I allocated the heap memory to a pointer variable 'k' by using new , and copied it in another pointer variable 'd' .

In that case, I thought these two variables point to the same memory, so the "delete" that memory was needed in just one variable; whatever 'k' or 'd' . When I did delete k , however, the 'k' and 'd' point the memory yet.

So I did delete d , and Abort trap 6 error appeared.

Here is my test code.

int* k;
k = new int(5);

int* d = k;

cout<<"d's : "<<d<<endl;
cout<<"k's : "<<k<<endl;

delete d;

cout<<"d's : "<<d<<endl;
cout<<"k's : "<<k<<endl;

delete k;

cout<<"d's : "<<d<<endl;
cout<<"k's : "<<k<<endl;

The result is

d's : 0x7fbb56c02ae0
k's : 0x7fbb56c02ae0
d's : 0x7fbb56c02ae0
k's : 0x7fbb56c02ae0

Abort trap: 6

I expected that the accessing 'k' and 'd' made the segment error after when I did delete d , because I deleted the Memory!

What am I missing, can someone help me with this ?

Answer 1

When I did delete k , however, the k and d point the memory yet.

Invoking operator delete on some pointer will ask the operating system to release the memory associated with this pointer, but doesn't change the value of the pointer itself. k and d simply continue pointing to that same location in memory, which is released in the mean time.

That's why sometimes people set a pointer to nullptr after delete -ing it.
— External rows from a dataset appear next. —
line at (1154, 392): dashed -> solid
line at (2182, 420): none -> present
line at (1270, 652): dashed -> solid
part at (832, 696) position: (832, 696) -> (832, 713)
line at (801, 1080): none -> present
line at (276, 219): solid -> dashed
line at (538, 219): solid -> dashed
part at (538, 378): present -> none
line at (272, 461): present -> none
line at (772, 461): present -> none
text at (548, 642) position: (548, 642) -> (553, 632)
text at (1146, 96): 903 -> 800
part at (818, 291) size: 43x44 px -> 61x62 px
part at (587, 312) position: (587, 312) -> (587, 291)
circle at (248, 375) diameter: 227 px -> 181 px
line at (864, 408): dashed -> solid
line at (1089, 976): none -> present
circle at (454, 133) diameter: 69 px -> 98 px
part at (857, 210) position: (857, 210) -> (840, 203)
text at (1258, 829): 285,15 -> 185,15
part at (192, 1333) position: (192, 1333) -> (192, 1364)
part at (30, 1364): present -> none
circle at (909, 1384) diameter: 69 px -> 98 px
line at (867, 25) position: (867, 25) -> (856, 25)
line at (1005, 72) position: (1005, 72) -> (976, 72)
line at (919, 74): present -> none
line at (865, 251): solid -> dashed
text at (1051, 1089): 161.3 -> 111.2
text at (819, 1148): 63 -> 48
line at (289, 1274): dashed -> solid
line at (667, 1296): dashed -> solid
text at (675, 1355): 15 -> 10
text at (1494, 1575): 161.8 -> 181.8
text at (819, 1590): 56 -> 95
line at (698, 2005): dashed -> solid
In your case, this would have saved you from undefined behavior:

delete d;

d = nullptr;
k = nullptr; // Both must be re-assigned

delete k; // Ok, delete on a nullptr is a no-op

Answer 2

When you delete something, you are not destroying memory, you are just marking it as unused. (You may also run cleanup code contained in destructors, but that's another story.) The memory itself, ie the physical bits and bytes, remain in place just as before.

As such, when you delete a pointer, the pointer still remains pointing to the same bytes in physical memory after the fact but you are not allowed to use them anymore . If you do, anything is allowed to happen. This even applies to the pointer itself: Any pointer that points to delete d memory must not be touched anymore, it's immediately invalid.

If you do use a pointer after it's been delete d, it may appear to work correctly. Or you may crash. Or you may access some other memory object that has been created using the same physical bytes of memory. You simply don't know what will actually happen .

As such, your initial idea is correct: Only exactly one of the two pointers needs the delete , the other of the two must not be touched after the fact:

int* k;
k = new int(5);

int* d = k;

cout<<"d's : "<<d<<endl;
cout<<"k's : "<<k<<endl;

delete d;

// cout<<"d's : "<<d<<endl;    //Undefined behavior, the pointer is invalid now
// cout<<"k's : "<<k<<endl;    //Undefined behavior, k is invalid as well

// delete k;    //Undefined behavior, k is invalid